Stored data:
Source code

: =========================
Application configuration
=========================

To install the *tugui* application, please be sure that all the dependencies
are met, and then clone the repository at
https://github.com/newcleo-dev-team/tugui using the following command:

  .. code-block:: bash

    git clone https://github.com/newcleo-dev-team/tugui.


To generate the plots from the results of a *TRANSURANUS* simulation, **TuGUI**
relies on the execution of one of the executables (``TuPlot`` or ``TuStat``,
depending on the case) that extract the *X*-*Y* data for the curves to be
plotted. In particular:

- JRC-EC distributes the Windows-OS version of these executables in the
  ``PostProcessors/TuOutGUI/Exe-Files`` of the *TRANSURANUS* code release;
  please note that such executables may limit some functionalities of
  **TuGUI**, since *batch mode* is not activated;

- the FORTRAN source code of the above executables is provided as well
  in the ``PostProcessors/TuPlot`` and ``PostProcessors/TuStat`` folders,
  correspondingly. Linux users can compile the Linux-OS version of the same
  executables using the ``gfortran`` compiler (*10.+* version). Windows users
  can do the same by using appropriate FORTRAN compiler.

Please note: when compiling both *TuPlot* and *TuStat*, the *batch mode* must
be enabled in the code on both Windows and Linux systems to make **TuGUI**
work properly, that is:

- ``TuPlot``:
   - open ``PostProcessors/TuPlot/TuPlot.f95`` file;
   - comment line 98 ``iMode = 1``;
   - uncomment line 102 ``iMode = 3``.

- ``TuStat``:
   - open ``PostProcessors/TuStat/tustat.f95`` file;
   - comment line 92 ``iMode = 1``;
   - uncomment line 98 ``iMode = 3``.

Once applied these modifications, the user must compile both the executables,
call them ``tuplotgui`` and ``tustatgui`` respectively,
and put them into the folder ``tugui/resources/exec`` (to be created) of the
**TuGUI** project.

→ **WHAT IS BEING ASKED**:
Line by line, print the records above exactly as they stand.

→ **WRITTEN SOLUTION**:
Source code

: =========================
Application configuration
=========================

To install the *tugui* application, please be sure that all the dependencies
are met, and then clone the repository at
https://github.com/newcleo-dev-team/tugui using the following command:

  .. code-block:: bash

    git clone https://github.com/newcleo-dev-team/tugui.


To generate the plots from the results of a *TRANSURANUS* simulation, **TuGUI**
relies on the execution of one of the executables (``TuPlot`` or ``TuStat``,
depending on the case) that extract the *X*-*Y* data for the curves to be
plotted. In particular:

- JRC-EC distributes the Windows-OS version of these executables in the
  ``PostProcessors/TuOutGUI/Exe-Files`` of the *TRANSURANUS* code release;
  please note that such executables may limit some functionalities of
  **TuGUI**, since *batch mode* is not activated;

- the FORTRAN source code of the above executables is provided as well
  in the ``PostProcessors/TuPlot`` and ``PostProcessors/TuStat`` folders,
  correspondingly. Linux users can compile the Linux-OS version of the same
  executables using the ``gfortran`` compiler (*10.+* version). Windows users
  can do the same by using appropriate FORTRAN compiler.

Please note: when compiling both *TuPlot* and *TuStat*, the *batch mode* must
be enabled in the code on both Windows and Linux systems to make **TuGUI**
work properly, that is:

- ``TuPlot``:
   - open ``PostProcessors/TuPlot/TuPlot.f95`` file;
   - comment line 98 ``iMode = 1``;
   - uncomment line 102 ``iMode = 3``.

- ``TuStat``:
   - open ``PostProcessors/TuStat/tustat.f95`` file;
   - comment line 92 ``iMode = 1``;
   - uncomment line 98 ``iMode = 3``.

Once applied these modifications, the user must compile both the executables,
call them ``tuplotgui`` and ``tustatgui`` respectively,
and put them into the folder ``tugui/resources/exec`` (to be created) of the
**TuGUI** project.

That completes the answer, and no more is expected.